## Data for the task:
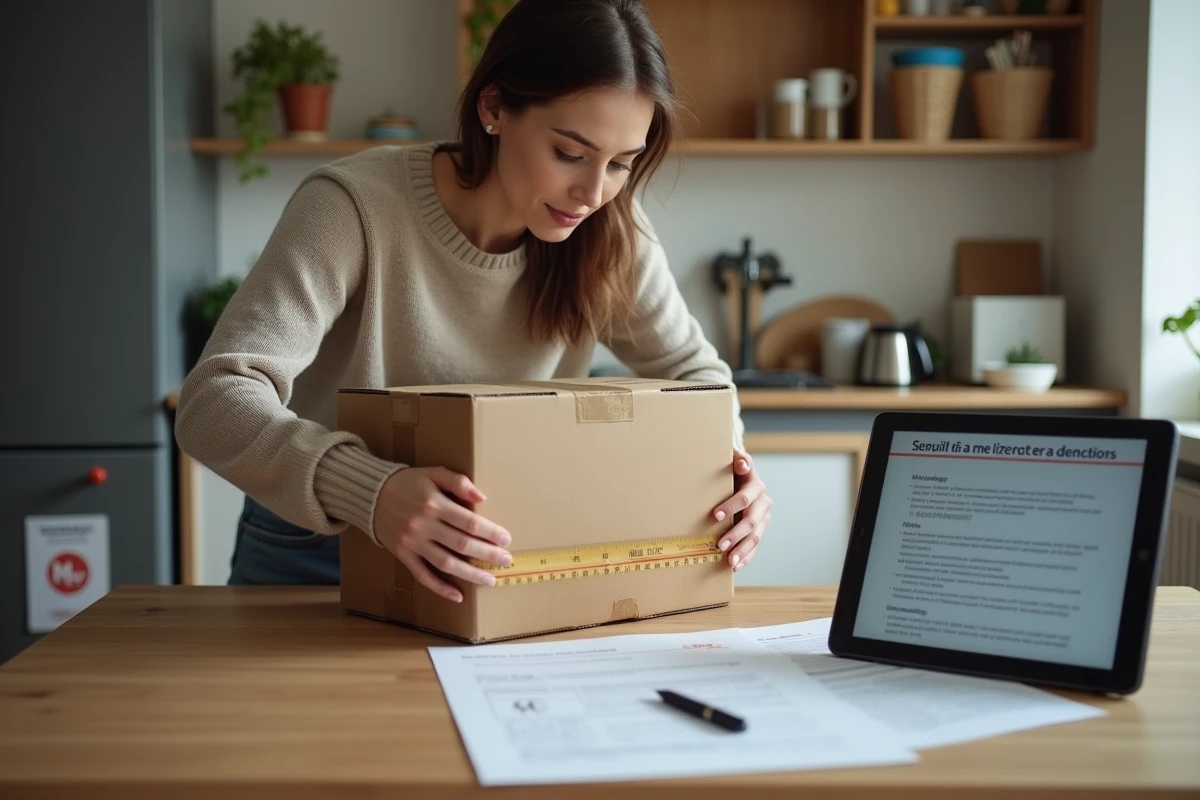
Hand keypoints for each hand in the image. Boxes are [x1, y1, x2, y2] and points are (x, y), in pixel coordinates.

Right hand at [373, 467, 511, 602]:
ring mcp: (412, 543)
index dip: (491, 532)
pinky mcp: (403, 555)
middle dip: (488, 554)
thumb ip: (458, 482)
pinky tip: (458, 595)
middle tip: (506, 560)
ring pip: (446, 564)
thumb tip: (482, 497)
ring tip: (490, 580)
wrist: (371, 495)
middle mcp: (424, 525)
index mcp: (434, 504)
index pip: (469, 522)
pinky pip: (423, 576)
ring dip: (470, 574)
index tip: (506, 539)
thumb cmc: (408, 483)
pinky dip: (440, 588)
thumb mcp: (433, 473)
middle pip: (462, 545)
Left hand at [711, 452, 770, 572]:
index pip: (744, 497)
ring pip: (755, 536)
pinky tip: (736, 566)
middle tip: (719, 545)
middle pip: (751, 520)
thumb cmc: (729, 468)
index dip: (731, 506)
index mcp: (755, 484)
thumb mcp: (731, 459)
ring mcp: (763, 517)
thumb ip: (737, 459)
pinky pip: (755, 546)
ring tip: (729, 561)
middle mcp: (763, 501)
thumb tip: (741, 464)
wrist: (740, 475)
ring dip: (742, 550)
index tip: (715, 516)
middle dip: (735, 534)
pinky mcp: (760, 529)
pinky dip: (747, 557)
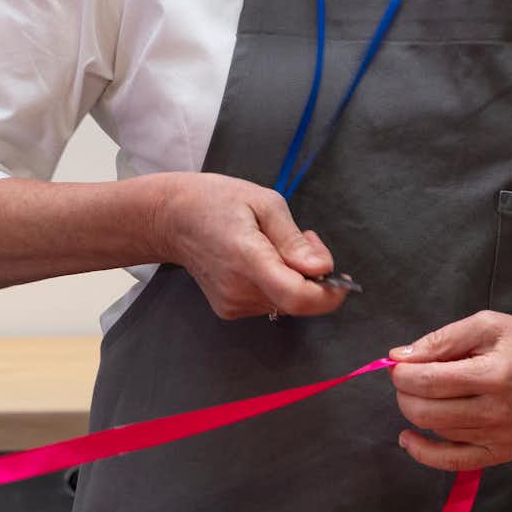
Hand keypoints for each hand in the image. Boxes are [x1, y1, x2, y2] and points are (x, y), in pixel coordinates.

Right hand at [145, 173, 343, 320]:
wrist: (171, 219)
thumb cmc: (216, 201)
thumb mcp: (264, 202)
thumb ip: (294, 240)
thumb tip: (322, 269)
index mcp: (249, 258)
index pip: (298, 297)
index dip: (328, 294)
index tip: (339, 277)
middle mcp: (239, 289)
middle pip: (297, 300)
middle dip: (313, 275)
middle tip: (304, 238)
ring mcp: (232, 304)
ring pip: (285, 302)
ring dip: (295, 278)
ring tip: (275, 244)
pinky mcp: (229, 310)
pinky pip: (270, 302)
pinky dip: (277, 284)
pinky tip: (261, 260)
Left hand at [386, 312, 511, 469]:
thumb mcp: (489, 326)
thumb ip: (442, 340)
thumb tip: (399, 357)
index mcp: (494, 374)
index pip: (428, 381)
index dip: (401, 373)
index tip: (398, 363)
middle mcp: (498, 412)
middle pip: (426, 411)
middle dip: (404, 393)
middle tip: (408, 377)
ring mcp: (501, 437)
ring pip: (436, 431)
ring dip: (416, 411)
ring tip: (424, 392)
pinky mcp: (503, 453)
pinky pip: (453, 462)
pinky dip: (424, 452)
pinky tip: (409, 438)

## Instructions for the task:
Each line of the data that contains "hand" should be counted; please give only the number.

## Task answer:
6